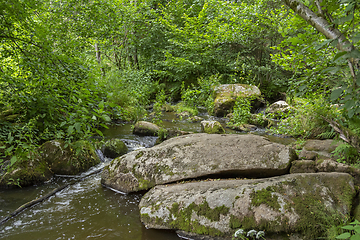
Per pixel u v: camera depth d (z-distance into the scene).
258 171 3.03
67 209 2.91
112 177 3.56
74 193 3.36
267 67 11.91
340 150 2.93
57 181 3.74
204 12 12.88
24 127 3.85
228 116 9.33
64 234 2.40
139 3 13.08
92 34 8.38
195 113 10.09
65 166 3.94
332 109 3.69
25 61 3.52
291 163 3.05
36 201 3.04
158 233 2.43
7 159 3.75
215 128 6.68
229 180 2.94
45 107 3.96
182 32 13.28
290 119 5.88
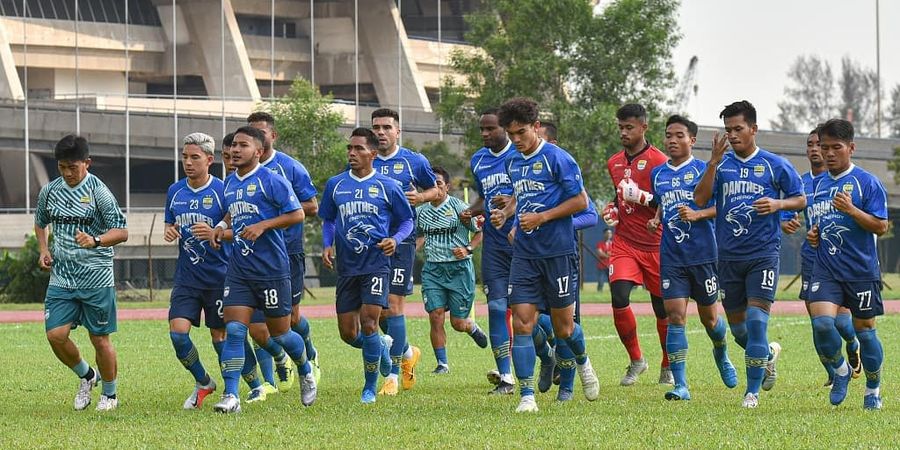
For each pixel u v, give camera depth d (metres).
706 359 20.48
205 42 86.88
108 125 73.50
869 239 13.60
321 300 48.62
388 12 90.62
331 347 24.16
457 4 94.06
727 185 14.52
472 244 18.88
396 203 14.95
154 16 87.75
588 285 62.12
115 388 14.56
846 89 167.50
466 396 15.77
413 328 29.77
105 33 84.62
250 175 13.95
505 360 16.12
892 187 80.94
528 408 13.52
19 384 17.55
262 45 91.25
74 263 14.09
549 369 15.93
------------------------------------------------------------------------
Action item: What you should produce is an exact copy of the records, with the pictures left out.

Solution to this problem:
Per pixel u v: camera depth d (z-distance into the scene).
258 171 3.03
67 209 2.91
112 177 3.56
74 193 3.36
267 67 11.91
340 150 2.93
57 181 3.74
204 12 12.88
24 127 3.85
228 116 9.33
64 234 2.40
139 3 13.08
92 34 8.38
195 113 10.09
65 166 3.94
332 109 3.69
25 61 3.52
291 163 3.05
36 201 3.04
158 233 2.43
7 159 3.75
215 128 6.68
229 180 2.94
45 107 3.96
182 32 13.28
290 119 5.88
For each pixel u v, give camera depth d (metres).
706 359 20.48
205 42 86.88
108 125 73.50
869 239 13.60
321 300 48.62
388 12 90.62
331 347 24.16
457 4 94.06
727 185 14.52
472 244 18.88
396 203 14.95
154 16 87.75
588 285 62.12
115 388 14.56
846 89 167.50
466 396 15.77
413 328 29.77
105 33 84.62
250 175 13.95
505 360 16.12
892 187 80.94
528 408 13.52
19 384 17.55
262 45 91.25
74 263 14.09
549 369 15.93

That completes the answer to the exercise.